Set $x = a$: $2aA = 1$, $A = \frac{1}{2a}$.

Set $x = -a$: $-2aB = 1$, $B = -\frac{1}{2a}$.

$$\int \frac{1}{x^2 - a^2} dx = \int \frac{1}{2a} \left( \frac{1}{x - a} - \frac{1}{x + a} \right) dx = \frac{1}{2a} (\ln |x - a| - \ln |x + a|) + C = \frac{1}{2a} \ln \left| \frac{x - a}{x + a} \right| + C$$

* **Example:** $\int \frac{x^2 + 2x - 1}{2x^3 + 3x^2 - 2x} dx$

$$2x^3 + 3x^2 - 2x = x(2x^2 + 3x - 2) = x(2x - 1)(x + 2)$$

$$\frac{x^2 + 2x - 1}{2x^3 + 3x^2 - 2x} = \frac{A}{x} + \frac{B}{2x - 1} + \frac{C}{x + 2} = \frac{A(2x - 1)(x + 2) + Bx(x + 2) + Cx(2x - 1)}{x(2x - 1)(x + 2)}$$

$$A(2x - 1)(x + 2) + Bx(x + 2) + Cx(2x - 1) = x^2 + 2x - 1$$

Set $x = 0$: $-2A = -1$, $A = \frac{1}{2}$.

Set $x = \frac{1}{2}$: $\frac{1}{2} \left( \frac{1}{2} + 2 \right) B = \frac{1}{4} + 1 - 1 = \frac{1}{4}$, $\frac{5}{4} B = \frac{1}{4}$, $B = \frac{1}{5}$.

Set $x = -2$: $C(-2)(-5) = 4 - 4 - 1 = -1$, $10C = -1$, $C = -\frac{1}{10}$.

$$\int \frac{x^2 + 2x - 1}{2x^3 + 3x^2 - 2x} dx = \int \left( \frac{1/2}{x} + \frac{1/5}{2x - 1} - \frac{1/10}{x + 2} \right) dx = \frac{1}{2} \ln |x| + \frac{1}{10} \ln |2x - 1| - \frac{1}{10} \ln |x + 2| + C$$

## Trigonometric Substitution

### When to use

Integrals containing $\sqrt{a^2 - x^2}$, $\sqrt{a^2 + x^2}$, $\sqrt{x^2 - a^2}$.

### Substitution

* For $\sqrt{a^2 - x^2}$, let $x = a \sin \theta$, $-\frac{\pi}{2} \le \theta \le \frac{\pi}{2}$. Then $dx = a \cos \theta d\theta$ and $\sqrt{a^2 - x^2} = a \cos \theta$.

* For $\sqrt{a^2 + x^2}$, let $x = a \tan \theta$, $-\frac{\pi}{2} < \theta < \frac{\pi}{2}$. Then $dx = a \sec^2 \theta d\theta$ and $\sqrt{a^2 + x^2} = a \sec \theta$.

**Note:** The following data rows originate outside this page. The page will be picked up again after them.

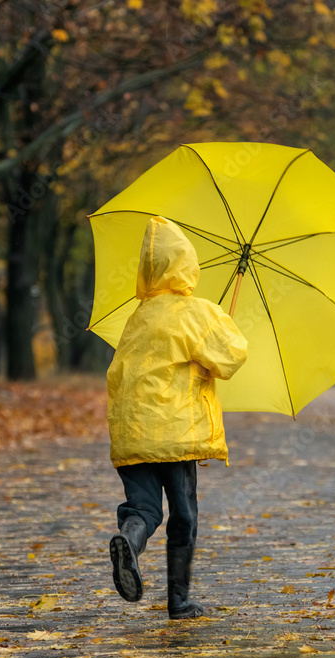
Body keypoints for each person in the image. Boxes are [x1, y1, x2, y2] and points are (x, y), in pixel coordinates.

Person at [106, 216, 248, 619]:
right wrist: (225, 325)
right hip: (176, 434)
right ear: (187, 264)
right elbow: (231, 357)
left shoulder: (138, 317)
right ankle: (179, 601)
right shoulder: (196, 313)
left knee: (145, 510)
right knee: (183, 516)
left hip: (132, 435)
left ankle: (130, 542)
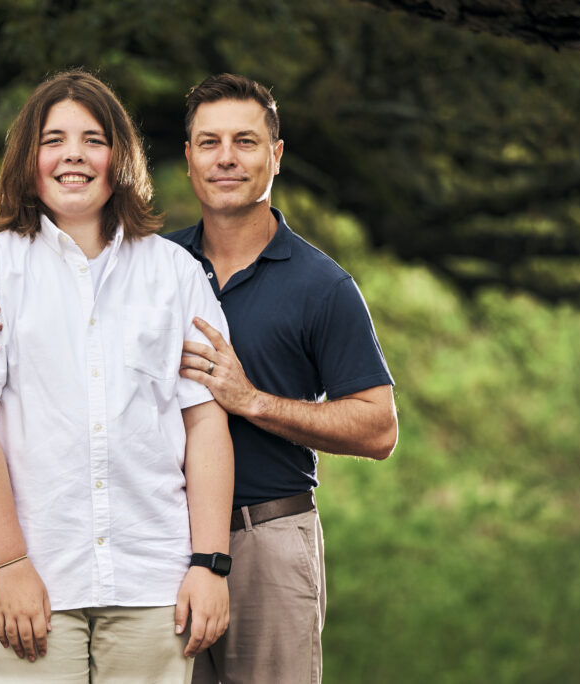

* For $\sqrt{x^2 - a^2}$, let $x = a \sec \theta$, $0 \le \theta < \frac{\pi}{2}$ or $\pi \le \theta < \frac{3\pi}{2}$. Then $dx = a \sec \theta \tan \theta d\theta$ and $\sqrt{x^2 - a^2} = a \tan \theta$.

### Example

$$\int \frac{x^3}{\sqrt{1 - x^2}} dx$$

Let $x = \sin \theta$, $dx = \cos \theta d\theta$, $\sqrt{1 - x^2} = \cos \theta$.

$$\int \frac{\sin^3 \theta}{\cos \theta} \cos \theta d\theta = \int \sin^3 \theta d\theta = \int \sin \theta (1 - \cos^2 \theta) d\theta = \int (\sin \theta - \sin \theta \cos^2 \theta) d\theta$$

$$= -\cos \theta + \frac{\cos^3 \theta}{3} + C = -\sqrt{1 - x^2} + \frac{(1 - x^2)^{3/2}}{3} + C$$